There is growing condemnation of the delays relief workers are facing to get into Burma because of hurdles in the visa process.

As part of his plan to garner international support to pressure Burma, Mr Rudd intends to speak to United Nations secretary general Ban Ki-Moon this weekend.

"We will deal with all of our global and regional partners to maximise the leverage on the Burmese because the people of Burma don't deserve this," Mr Rudd said.

"You've got the international community lined up ready to help ... all being frustrated by the regime itself."

Mr Rudd said it was an obscenity that the Burmese people were suffering because the regime refused to open the country up to the international community.

The United Nations said Burma's refusal to grant visas to relief experts desperate to help cyclone victims was "unprecedented" in the history of humanitarian work.

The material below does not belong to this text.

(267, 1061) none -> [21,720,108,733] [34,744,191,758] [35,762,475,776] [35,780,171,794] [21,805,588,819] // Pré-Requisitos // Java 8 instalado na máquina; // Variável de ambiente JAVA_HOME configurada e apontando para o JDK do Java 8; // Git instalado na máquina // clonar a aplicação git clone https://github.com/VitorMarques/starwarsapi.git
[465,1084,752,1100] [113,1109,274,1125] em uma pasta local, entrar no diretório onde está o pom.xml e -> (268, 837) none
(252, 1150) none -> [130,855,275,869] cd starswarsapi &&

Many relief workers are on standby in Bangkok nearly a week after the cyclone but face further delays because Burmese officials have taken a local holiday.

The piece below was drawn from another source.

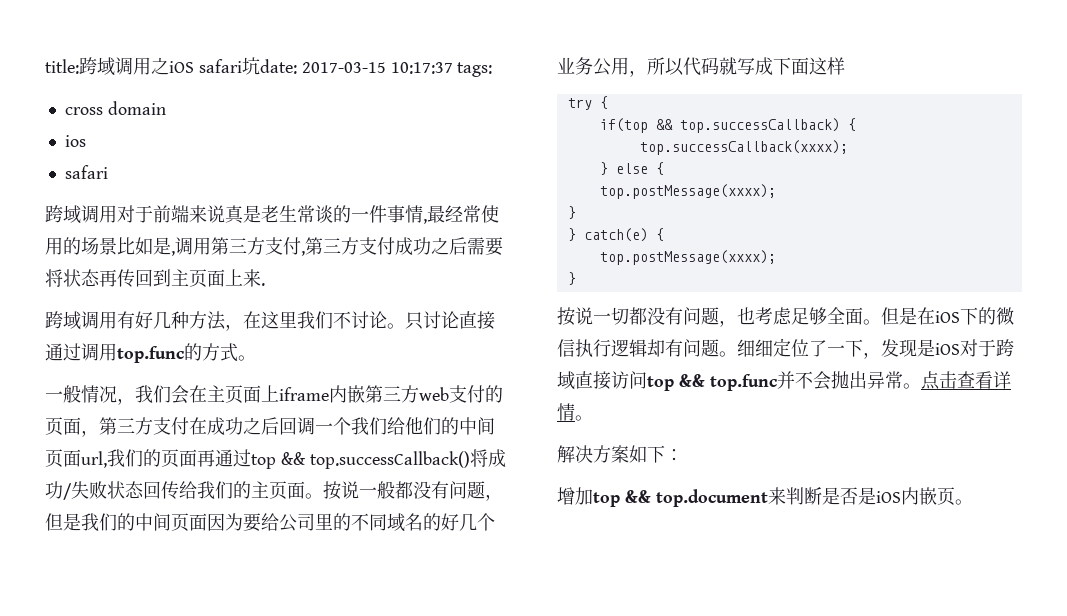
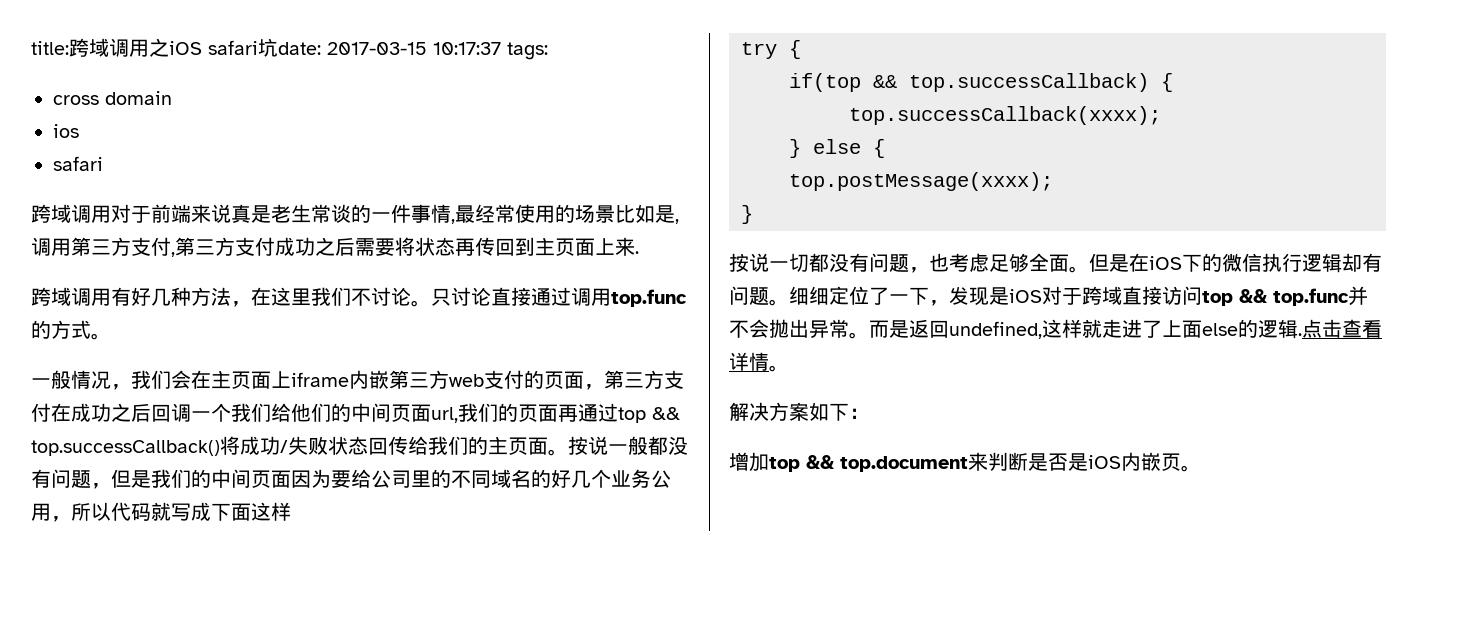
[567,228,664,242] [599,250,776,265] [567,272,576,285] // } catch(e) { // top.postMessage(xxxx); // } -> (753, 214) none
(921, 386) none -> [869,319,1302,339] 而是返回undefined,这样就走进了上面else的逻辑.

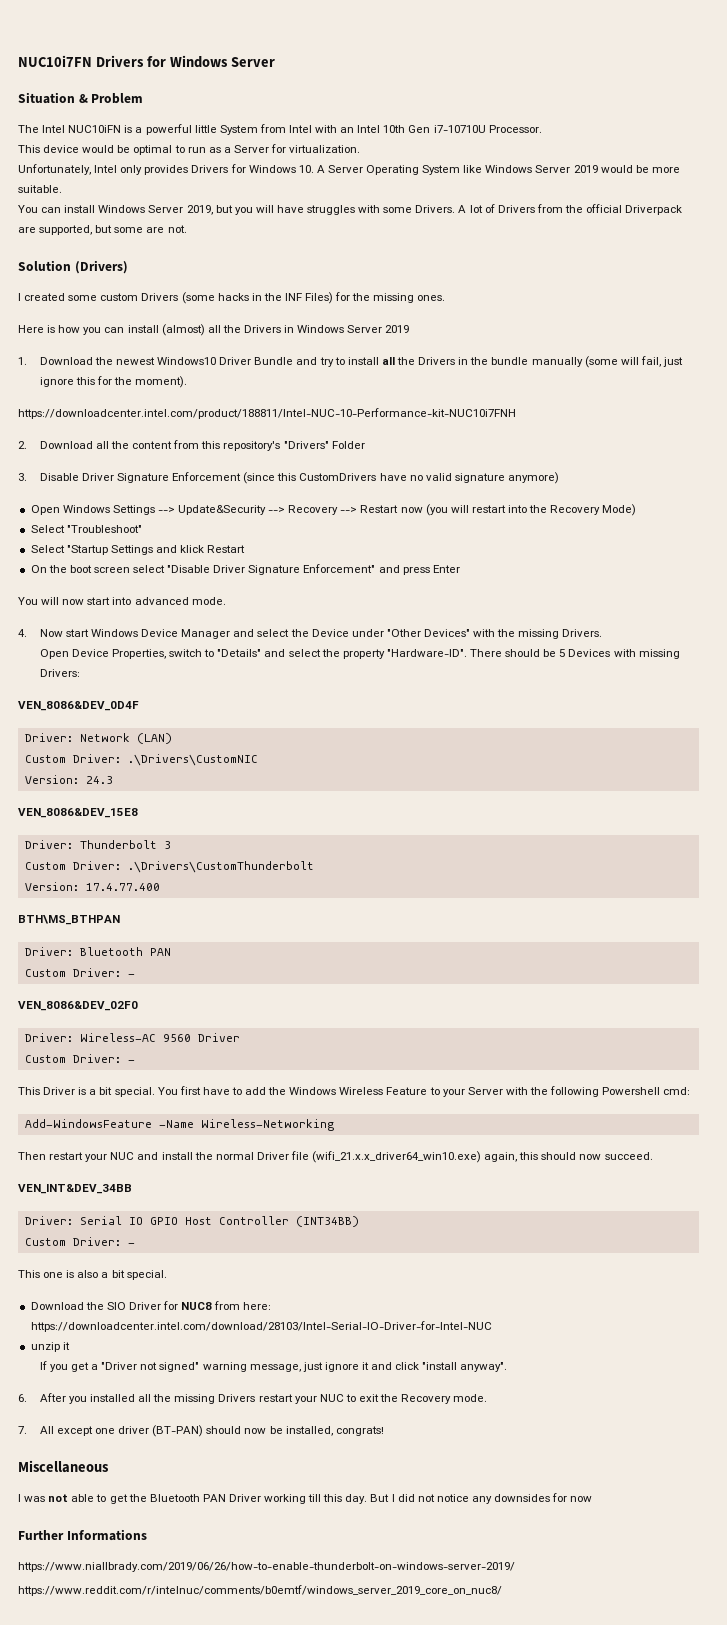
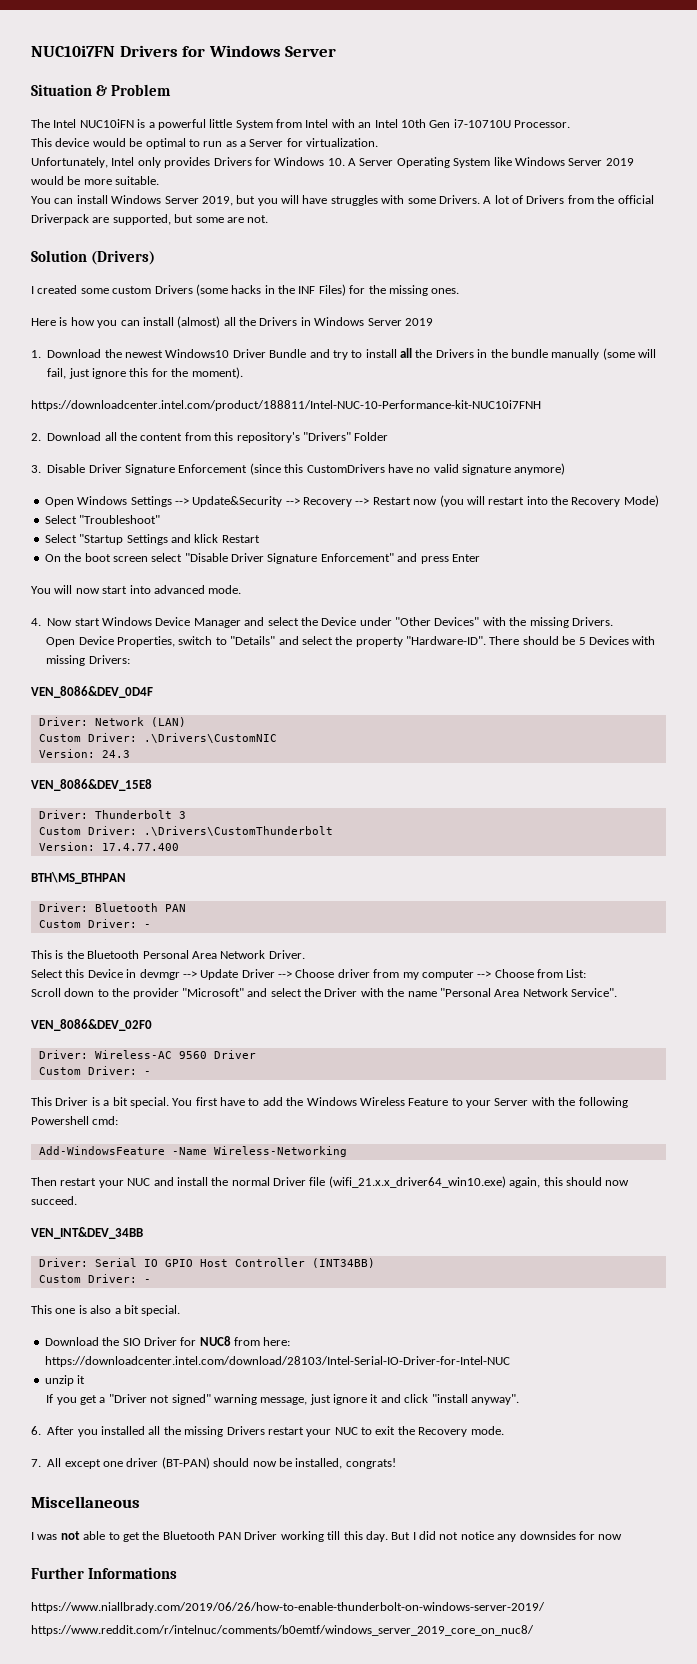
(135, 975) none -> [31,950,305,959] [31,969,587,980] [31,988,617,999] // This is the Bluetooth Personal Area Network Driver. // Select this Device in devmgr --> Update Driver --> Choose driver from my computer --> Choose from List: // Scroll down to the provider "Microsoft" and select the Driver with the name "Personal Area Network Service".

In Canberra, emotions boiled over during a protest outside the Burmese embassy when a woman threw a water bottle at a car heading into the compound.

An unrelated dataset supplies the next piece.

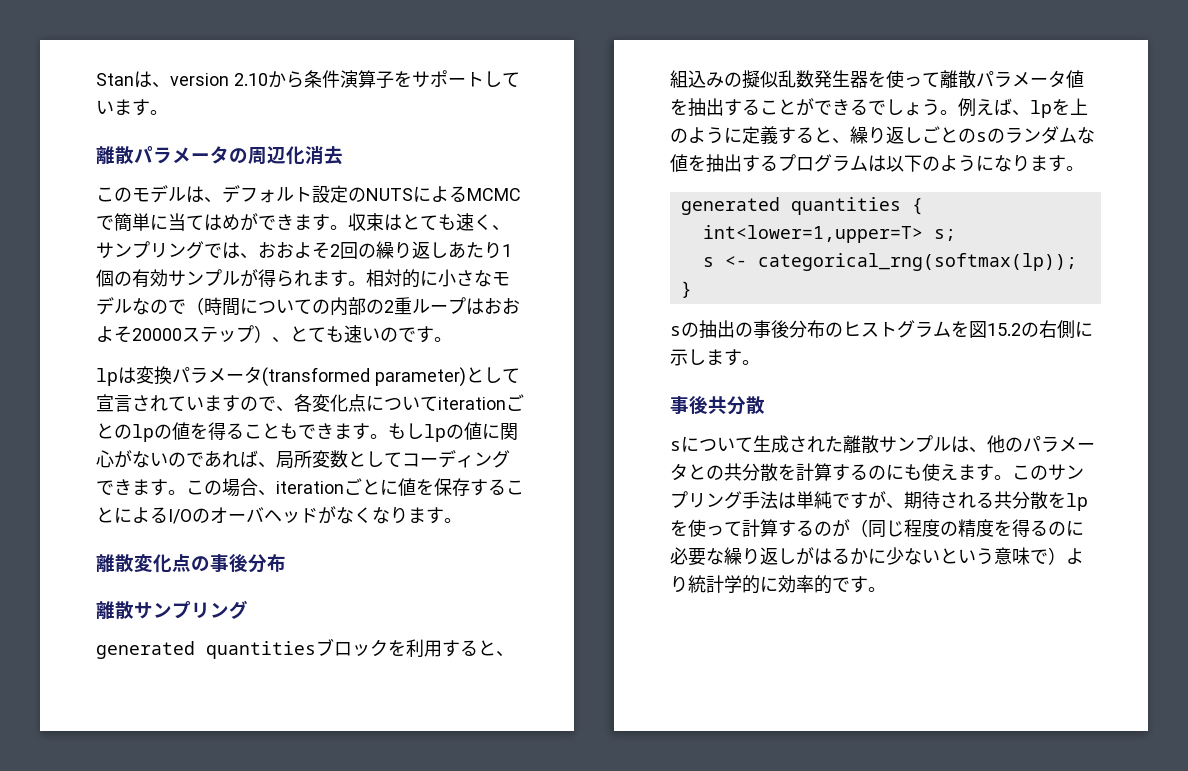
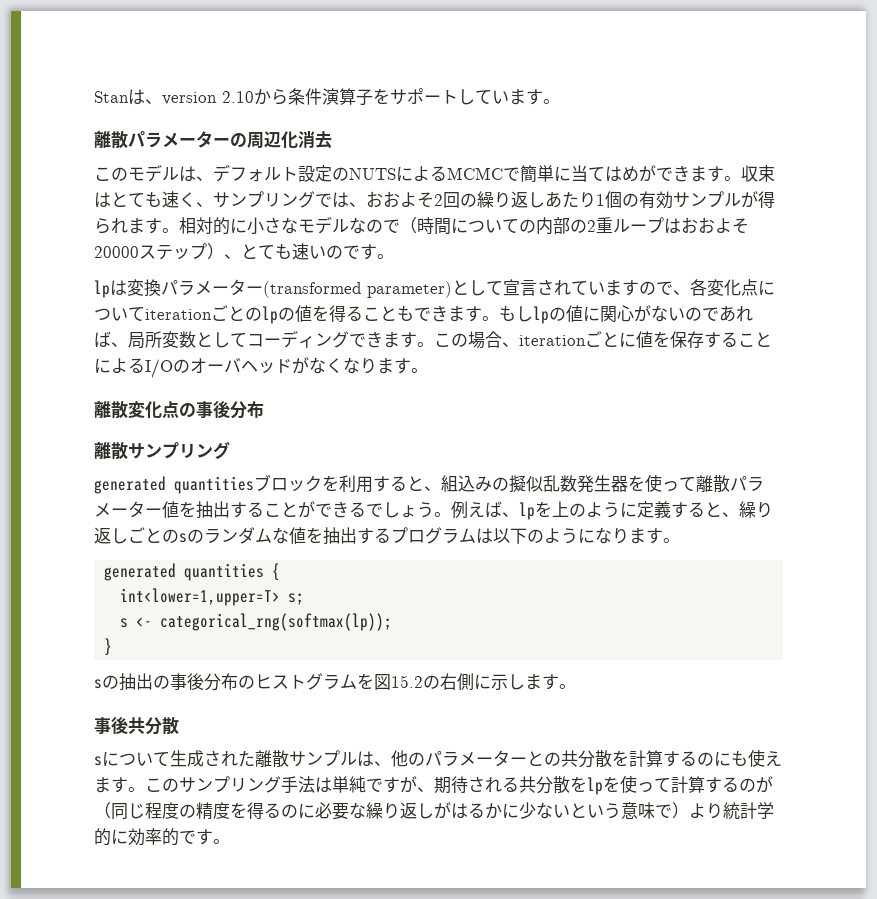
(229, 155) none -> [213,137,230,146] ー
(262, 375) none -> [246,286,263,294] ー
(1066, 79) none -> [145,508,162,516] ー
(688, 472) none -> [510,757,527,765] ー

The protesters were rallying against a constitutional referendum the junta will hold in Burma tomorrow despite the devastating effects of the cyclone.

They also laid wreaths and lit candles for the victims of the cyclone.

Police became involved in a scuffle with the protesters when they crossed the picket line to arrest the bottle-throwing woman. She was released later with a caution.

Three women claimed they were injured in the ensuing melee, including Mee Oung, a registered nurse from Melbourne.

Ms Oung complained the police were not sympathetic towards the protesters, many of who had not seen their families in Burma for 20 years.

She has not been able to get in contact with her family since the cyclone struck.

Australia has so far committed $3 million for humanitarian assistance, which will go to aid organisations and the UN.

The federal opposition has criticised the sum being donated by the Rudd government, saying it's a pittance compared to the $1 billion Australia offered Indonesia in the wake of the 2004 tsunami.

Former foreign minister Alexander Downer labelled the amount pathetic.

"As the most significant developed country in the South-East Asian region, Australia should be taking the lead on providing aid to Burma and persuading the junta to allow international aid agencies to assist that country," Mr Downer said.

"The Australian government has offered $3 million to assist 1.5 million people who have been displaced and the families of an estimated 100,000 dead. That is just pathetic."